#### [TASK PROMPT]
Return all the lines below in which the string "Resources" appears.

#### [DATA SHOWN]
◇ ◇ ◇ ◇ ◇ ◇ ◇

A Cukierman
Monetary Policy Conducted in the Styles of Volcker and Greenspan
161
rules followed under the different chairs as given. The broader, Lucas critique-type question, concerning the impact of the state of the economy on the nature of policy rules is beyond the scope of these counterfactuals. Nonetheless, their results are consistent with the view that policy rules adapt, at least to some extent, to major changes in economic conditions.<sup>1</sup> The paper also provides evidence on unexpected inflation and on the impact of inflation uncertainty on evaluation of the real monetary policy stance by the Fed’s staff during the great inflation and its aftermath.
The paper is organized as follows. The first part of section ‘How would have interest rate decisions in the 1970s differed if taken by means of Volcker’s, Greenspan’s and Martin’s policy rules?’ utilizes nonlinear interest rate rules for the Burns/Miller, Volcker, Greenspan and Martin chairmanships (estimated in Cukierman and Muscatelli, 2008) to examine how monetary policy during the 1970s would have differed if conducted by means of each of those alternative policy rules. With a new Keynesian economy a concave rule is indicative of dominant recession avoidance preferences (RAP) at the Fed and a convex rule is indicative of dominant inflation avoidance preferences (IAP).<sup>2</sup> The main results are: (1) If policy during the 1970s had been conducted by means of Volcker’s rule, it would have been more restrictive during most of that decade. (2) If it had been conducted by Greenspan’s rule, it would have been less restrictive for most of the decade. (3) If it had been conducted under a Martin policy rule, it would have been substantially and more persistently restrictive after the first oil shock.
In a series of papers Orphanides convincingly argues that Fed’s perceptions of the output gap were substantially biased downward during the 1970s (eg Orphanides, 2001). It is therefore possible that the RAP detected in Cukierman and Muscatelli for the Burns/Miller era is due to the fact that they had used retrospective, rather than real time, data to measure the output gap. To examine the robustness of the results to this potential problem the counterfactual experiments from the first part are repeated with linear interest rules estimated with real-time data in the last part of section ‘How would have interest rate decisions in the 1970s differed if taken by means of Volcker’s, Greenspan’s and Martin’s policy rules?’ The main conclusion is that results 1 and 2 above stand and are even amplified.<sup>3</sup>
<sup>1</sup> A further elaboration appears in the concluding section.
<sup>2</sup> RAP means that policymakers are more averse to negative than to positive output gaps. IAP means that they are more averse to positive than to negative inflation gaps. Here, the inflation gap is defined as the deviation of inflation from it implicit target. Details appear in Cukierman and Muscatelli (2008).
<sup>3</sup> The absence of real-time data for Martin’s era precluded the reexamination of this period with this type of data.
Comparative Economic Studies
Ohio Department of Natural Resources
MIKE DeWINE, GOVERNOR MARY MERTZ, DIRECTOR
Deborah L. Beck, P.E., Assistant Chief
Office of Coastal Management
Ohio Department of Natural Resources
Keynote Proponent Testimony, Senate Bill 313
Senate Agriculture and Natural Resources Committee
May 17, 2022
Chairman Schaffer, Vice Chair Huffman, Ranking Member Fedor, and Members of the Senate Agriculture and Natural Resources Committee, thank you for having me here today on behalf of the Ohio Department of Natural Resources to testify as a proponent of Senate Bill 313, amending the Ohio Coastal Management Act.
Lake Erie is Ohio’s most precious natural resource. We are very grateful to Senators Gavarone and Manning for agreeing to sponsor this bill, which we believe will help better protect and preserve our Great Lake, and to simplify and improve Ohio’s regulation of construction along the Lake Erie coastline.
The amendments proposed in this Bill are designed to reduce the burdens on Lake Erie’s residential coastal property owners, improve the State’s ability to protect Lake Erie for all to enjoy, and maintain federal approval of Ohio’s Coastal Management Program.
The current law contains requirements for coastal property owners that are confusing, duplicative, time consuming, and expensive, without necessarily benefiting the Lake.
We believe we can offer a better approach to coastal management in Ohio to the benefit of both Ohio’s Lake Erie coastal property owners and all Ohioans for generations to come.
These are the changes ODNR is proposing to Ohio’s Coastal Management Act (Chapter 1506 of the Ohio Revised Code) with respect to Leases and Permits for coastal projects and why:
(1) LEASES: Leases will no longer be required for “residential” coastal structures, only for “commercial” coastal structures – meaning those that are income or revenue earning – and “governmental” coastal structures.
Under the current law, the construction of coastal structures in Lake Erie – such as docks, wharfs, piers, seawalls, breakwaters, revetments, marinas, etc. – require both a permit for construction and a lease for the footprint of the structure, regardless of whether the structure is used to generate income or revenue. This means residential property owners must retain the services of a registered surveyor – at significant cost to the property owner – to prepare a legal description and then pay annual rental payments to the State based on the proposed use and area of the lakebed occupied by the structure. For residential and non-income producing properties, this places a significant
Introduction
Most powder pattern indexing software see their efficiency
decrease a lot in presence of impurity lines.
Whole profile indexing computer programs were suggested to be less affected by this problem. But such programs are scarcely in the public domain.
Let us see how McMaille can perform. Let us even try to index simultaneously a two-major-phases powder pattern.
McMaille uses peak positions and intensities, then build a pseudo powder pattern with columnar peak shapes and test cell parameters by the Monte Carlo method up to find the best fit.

◇ ◇ ◇ ◇ ◇ ◇ ◇

#### [ANSWER FOR THIS EXERCISE]
Ohio Department of Natural Resources
Ohio Department of Natural Resources
Senate Agriculture and Natural Resources Committee
Chairman Schaffer, Vice Chair Huffman, Ranking Member Fedor, and Members of the Senate Agriculture and Natural Resources Committee, thank you for having me here today on behalf of the Ohio Department of Natural Resources to testify as a proponent of Senate Bill 313, amending the Ohio Coastal Management Act.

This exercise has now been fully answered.